I am admittedly concerned about the state of my nation, namely the United States, so I spent a great deal of time reading about the daily happenings. To say that it was depressing would be an understatement. I found myself uploading a great deal of anger as I learned more and more about the chaos that Donald Trump has inflicted on our nation. I began to worry if we will ever be able to stop his destruction and if we will be able to repair the damage he has done if and when his rule ever ends. 

I suspect that we are in for a season of hurt but there are also brave and patriotic souls risking their own safety by pushing back, launching legal actions and revealing truths. Among them is Stephen Colbert who has used his penchant for witty repartee to expose the weaknesses of our president. In the spirit of humorous individuals who have remarked on societies for all of human history, he found ways to unabashedly point out the crudity and hypocrisy of Trump and his minions. I have enjoyed his nightly monologues and admired both his brilliance and bravery. Accordingly I was quite sad to learn that his show will end soon and he will no longer be delighting us with his late night editorials. 

The bedrock of our freedom of speech has always been found in the wit and wisdom of authors, journalists and entertainers. Stephen Colbert is part of a long tradition of using humor to comment on society. Oscar Wilde, Mark Twain, and George Carlin came before him and even in times past were not always given a wide berth to say whatever came to their minds. Nonetheless I had truly hoped that we had progressed enough that someone like Stephen Colbert would not be silenced out of fear of a president like Trump. Sadly, Donald Trump has shown over and over again how thin his skin is.

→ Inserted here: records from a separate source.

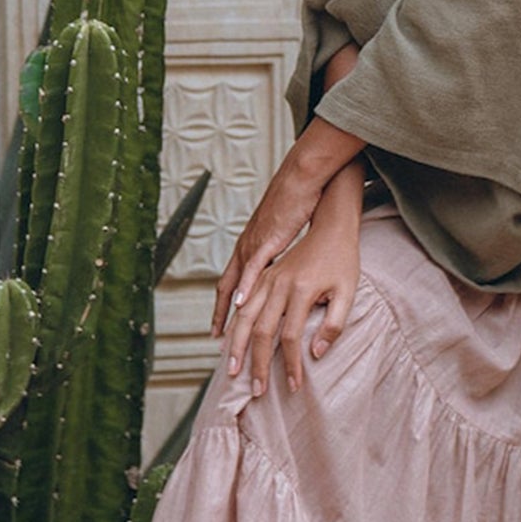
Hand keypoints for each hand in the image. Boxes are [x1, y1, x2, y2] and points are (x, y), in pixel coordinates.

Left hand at [211, 118, 362, 338]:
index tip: (221, 331)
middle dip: (221, 316)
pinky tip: (242, 304)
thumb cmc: (296, 204)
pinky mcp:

He can’t take a joke or accept any kind of criticism. He hates Barack Obama because of a joke at a roast that made fun of him. He threatens over and over again to shut down people when they speak what is on their minds. He tells Republicans that he will come after them if they do not bow to his demands. He is an authoritarian whose playbook is filled with vengeance. 

I am incredibly disappointed with journalism and media today. Trump’s hold over what is said or published is unhealthy for our freedoms and our democracy. Whether he likes it or not we have the right to disagree openly with him. I would expect newspapers, media giants and individuals to stand up to him like Stephen Colbert has done. The temerity of our press and Republicans is frightening because if we do not all stand up for our rights, our nation is doomed. We cannot let this continue without protest and we should all know that. CBS can make whatever excuse they wish for ridding themselves of Stephen Colbert but we are not stupid. We understand what has really happened.

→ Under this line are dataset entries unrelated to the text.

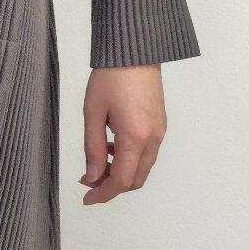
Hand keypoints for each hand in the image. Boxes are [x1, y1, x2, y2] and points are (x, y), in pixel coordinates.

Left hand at [79, 64, 165, 204]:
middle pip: (136, 179)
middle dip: (113, 186)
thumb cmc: (111, 76)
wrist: (135, 51)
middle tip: (89, 182)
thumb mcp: (93, 113)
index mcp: (135, 137)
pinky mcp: (160, 124)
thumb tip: (92, 176)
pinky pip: (147, 152)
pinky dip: (130, 159)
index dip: (104, 194)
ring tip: (97, 162)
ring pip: (143, 167)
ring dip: (122, 172)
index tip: (88, 199)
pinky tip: (111, 146)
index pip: (122, 180)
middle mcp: (153, 138)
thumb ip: (93, 148)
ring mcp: (160, 131)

We’d better voice our disapproval now or regret our loss of freedoms in the future. This is how nations lose their moral compass and fall into an abyss of evil. History has shown us this time and again. Will we do what we can to make sure that it does not happen here or will we cower in fear while the country that we pass on to our children becomes forever changed.? Stephen Colbert showed us what to do. We cannot look away now.